While the nets containing the salmon are tight enough to keep in adult Atlantic salmon, the holes are large enough to also allow juvenile native salmon and other species in to eat the food.
This becomes a problem when the pen salmon are being treated for diseases like yellow mouth, where state law bans salmon from being eaten for a month after treatment.
If native fish swim in, which is common, and eat the food, there is no indication to local fishers who might catch the fish that they shouldn’t eat it, Beardslee said.
Disease is amplified in the nets too.
In the wild, sick salmon are picked off by predators or die on their own. In confinement, these fish survive and pass on the diseases to other fish in the pens, which in turn spreads contamination to native fish passing by.
Beardslee said since investigators were not allowed into the pens in 2012 to study the effects of that five-month outbreak, the scope of the effects are unknown.
“This is a disaster,” he said. “It doesn’t happen all the time, but when it happens, its effects could be enormous.”
There are currently eight open water fish pens in Washington state water.
This makes the state an outlier, as Alaska, Oregon and California have all banned open water pens.
There are groups that support fish pen farms in Washington.
Dan Swecker is a former state senator, former fish pen owner and a representative of the industry group Washington Fish Growers Association.
He said over the last decade, the industry has made improvements in preventing disease, such as raising the fish in fresh-water quarantine facilities for longer periods of time before moving them out to sea.
The fish are vaccinated more thoroughly and antibiotics aren’t needed as frequently thanks to these improvements, he said.
He also took issue with claims that Atlantic salmon compete with native species, saying when they do escape, non-native salmon often stick around their pens where they expect food.

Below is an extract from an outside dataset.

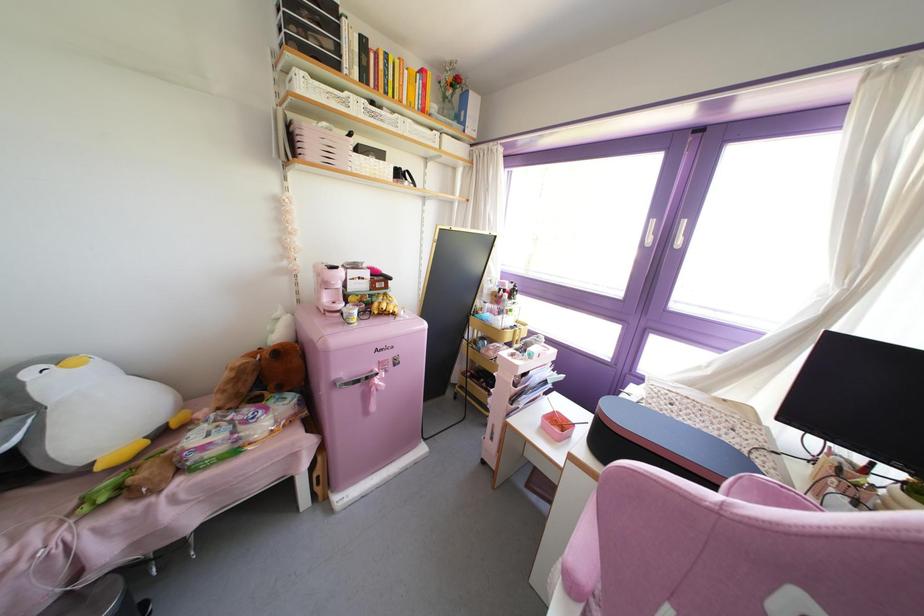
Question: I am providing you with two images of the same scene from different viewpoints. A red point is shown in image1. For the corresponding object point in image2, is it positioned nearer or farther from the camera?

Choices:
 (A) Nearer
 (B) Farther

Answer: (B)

Despite objections from conservationists, Cooke Aquaculture recently announced its intention to create a new facility farther out in the Strait of Juan de Fuca.

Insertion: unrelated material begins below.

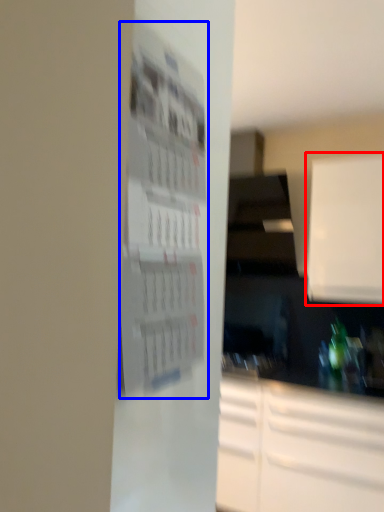
Question: Among these objects, which one is farthest to the camera, cabinetry (highlighted by a red box) or bulletin board (highlighted by a blue box)?

Choices:
 (A) cabinetry
 (B) bulletin board

Answer: (A)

The company is branding it as an expansion of its current operation while conservationists say it is a new project that will have a vastly larger footprint, Beardslee said.
In response to this, the Sierra Club, Puget Soundkeeper Alliance, Students for the Salish Sea and Protectors of the Salish Sea held a hearing on Nov. 8 in Port Angeles.
The meeting was in response to Clallam County indefinitely postponed a hearing on the facility.
Stephanie Hillman, a representative of the Sierra Club, said around 100 people showed up, but no representatives from either Cooke Aquaculture or Clallum County spoke.
Of the roughly 30 people who testified at the meeting, all were opposed to the new fish pens.
“We don’t want this, we’re concerned enough with the health of Puget Sound,” Hillman said.
The Sierra Club is also worried about disease and competition with native Pacific salmon, she said.
Atlantic salmon taking up resources and competing for spawning grounds could mean fewer native salmon.
Not only does this cause negative effects for Washington tribes and their culture and recreational and commercial fishermen, but it also could lead to a decline in native salmon which resident killer whale pods eat.
As documented in a Bothell Reporter story from 2016, salmon runs have been declining in Lake Washington for the past four decades.
This is due to a variety of factors, including pollution of spawning grounds, the building out of the lake’s shoreline and destruction of streamline habitat in channels like the Sammamish River slough.
In 1983, there were an estimated 550 naturally-spawning Chinook salmon in the region, which reached a low of 33 salmon in 1996 and again in 2011.
The population again nose-dived between 2014 and 2015, when a combined number of natural and hatchery salmon accounted for a population of nearly 1,600 Chinook salmon in 2015.
The following year, there were less than 500 in the area.
Conservationists say the fish pens operated by Cooke Aquaculture contribute to an inhospitable climate for native fish.
Cooke Aquaculture had not returned a request for comment at the time of publication.